Auch Leon hat so angefangen, als er im vergangenen Sommer zum ersten Mal zur Petö-Therapie kam. Erst wenige Monate zuvor hatten die Ärzte bei ihm eine spastische beinbetonte Zerebralparese festgestellt. Die Mutter hatte ihn untersuchen lassen, weil ihr auffiel, dass Leon nicht lernen wollte, sich hinzustellen. Woher die Hirnverletzung kommt, können auch die Ärzte nicht sagen. Leon wurde mit der Saugglocke geholt. "Vielleicht ist dabei etwas schief gegangen", vermutet Katrin Eckhoff. Während die gleichaltrigen Kinder in der Nachbarschaft durch den Garten tobten, konnte Leon nur zuschauen. Inzwischen versucht er es ihnen gleichzutun. Bernhard Jürs ist überzeugt, dass diese Entwicklung an Petö liegt.

Wie gut diese Therapie funktioniert, hat Jürs bei seiner eigenen Tochter erlebt. Als Lea ein Jahr alt war, sagten die Ärzte: "Dieses Kind wird nie laufen lernen." Jürs konnte nicht glauben, dass so früh eine Prognose für ein ganzes Leben gestellt werden kann. Er hörte von Petö, schloss sich dem Verein an und holte die Therapieform, die in Bayern längst staatlich anerkannt ist und gefördert wird, nach Hamburg.

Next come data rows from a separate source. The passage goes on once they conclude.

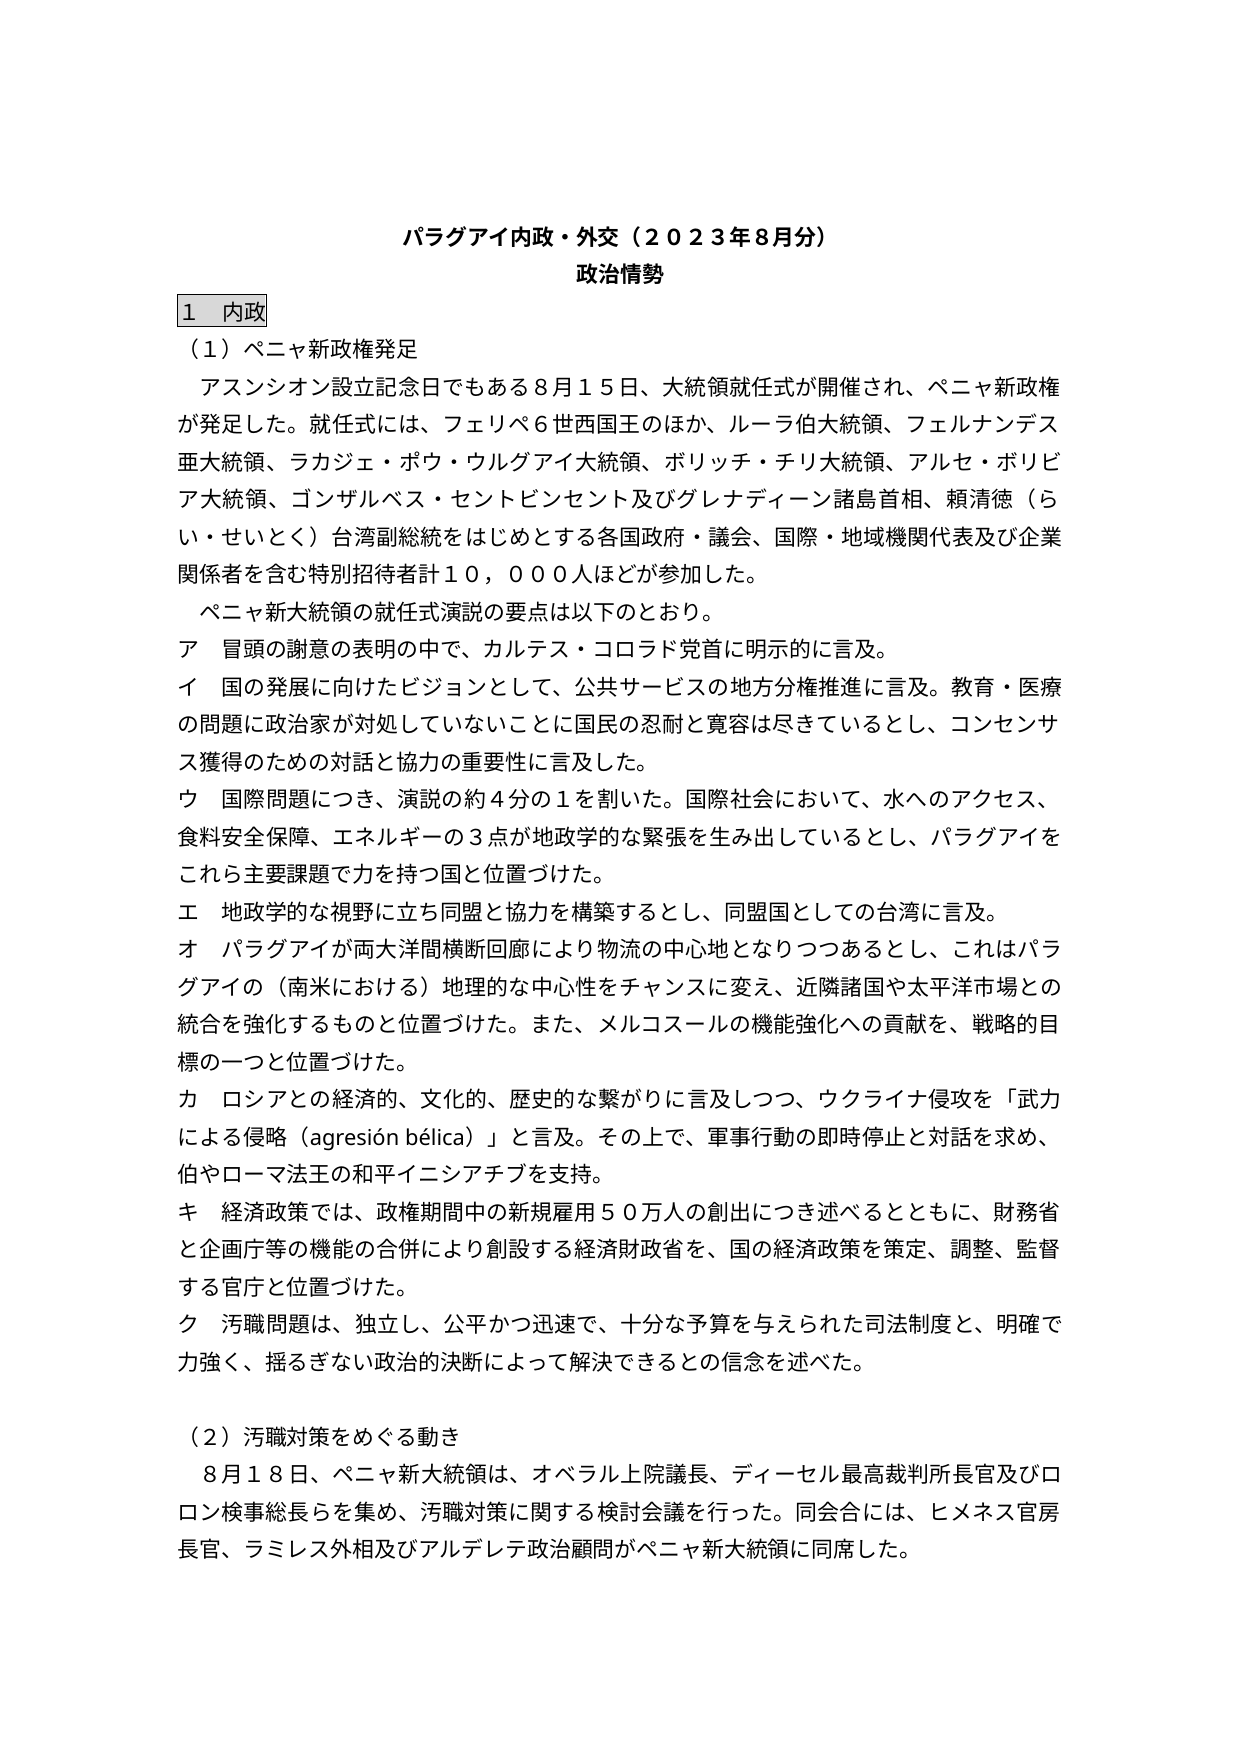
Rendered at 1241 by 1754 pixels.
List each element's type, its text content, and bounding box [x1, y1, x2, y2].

text ウ 国際問題につき、演説の約４分の１を割いた。国際社会において、水へのアクセス、食料安全保障、エネルギーの３点が地政学的な緊張を生み出しているとし、パラグアイをこれら主要課題で力を持つ国と位置づけた。 [177, 779, 1063, 892]
text ペニャ新大統領の就任式演説の要点は以下のとおり。 [177, 592, 1063, 629]
text アスンシオン設立記念日でもある８月１５日、大統領就任式が開催され、ペニャ新政権が発足した。就任式には、フェリペ６世西国王のほか、ルーラ伯大統領、フェルナンデス亜大統領、ラカジェ・ポウ・ウルグアイ大統領、ボリッチ・チリ大統領、アルセ・ボリビア大統領、ゴンザルベス・セントビンセント及びグレナディーン諸島首相、頼清徳（らい・せいとく）台湾副総統をはじめとする各国政府・議会、国際・地域機関代表及び企業関係者を含む特別招待者計１０，０００人ほどが参加した。 [177, 367, 1063, 592]
text イ 国の発展に向けたビジョンとして、公共サービスの地方分権推進に言及。教育・医療の問題に政治家が対処していないことに国民の忍耐と寛容は尽きているとし、コンセンサス獲得のための対話と協力の重要性に言及した。 [177, 667, 1063, 779]
text カ ロシアとの経済的、文化的、歴史的な繋がりに言及しつつ、ウクライナ侵攻を「武力による侵略（agresión bélica）」と言及。その上で、軍事行動の即時停止と対話を求め、伯やローマ法王の和平イニシアチブを支持。 [177, 1079, 1063, 1192]
text エ 地政学的な視野に立ち同盟と協力を構築するとし、同盟国としての台湾に言及。 [177, 892, 1063, 929]
text キ 経済政策では、政権期間中の新規雇用５０万人の創出につき述べるとともに、財務省と企画庁等の機能の合併により創設する経済財政省を、国の経済政策を策定、調整、監督する官庁と位置づけた。 [177, 1192, 1063, 1304]
text １ 内政 [177, 292, 1063, 329]
text オ パラグアイが両大洋間横断回廊により物流の中心地となりつつあるとし、これはパラグアイの（南米における）地理的な中心性をチャンスに変え、近隣諸国や太平洋市場との統合を強化するものと位置づけた。また、メルコスールの機能強化への貢献を、戦略的目標の一つと位置づけた。 [177, 929, 1063, 1079]
text ク 汚職問題は、独立し、公平かつ迅速で、十分な予算を与えられた司法制度と、明確で、力強く、揺るぎない政治的決断によって解決できるとの信念を述べた。 [177, 1304, 1063, 1379]
text ア 冒頭の謝意の表明の中で、カルテス・コロラド党首に明示的に言及。 [177, 629, 1063, 667]
text （１）ペニャ新政権発足 [177, 329, 1063, 367]
text （２）汚職対策をめぐる動き [177, 1417, 1063, 1454]
text 政治情勢 [177, 254, 1063, 292]
text パラグアイ内政・外交（２０２３年８月分） [177, 217, 1063, 254]
text ８月１８日、ペニャ新大統領は、オベラル上院議長、ディーセル最高裁判所長官及びロロン検事総長らを集め、汚職対策に関する検討会議を行った。同会合には、ヒメネス官房長官、ラミレス外相及びアルデレテ政治顧問がペニャ新大統領に同席した。 [177, 1454, 1063, 1567]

Lea ist heute 20. Sie hat ihr Fachabitur gemacht. Sie geht ihren Weg. Auf eigenen Beinen.

Seit 2006 hat der Abendblatt-Verein "Kinder helfen Kindern" 38 Kindern eine Petö-Therapie mitfinanziert. Das war nur durch Leser-Spenden möglich. Vielen Dank auch an dieser Stelle noch einmal im Namen aller Kleinen, die so laufen gelernt haben.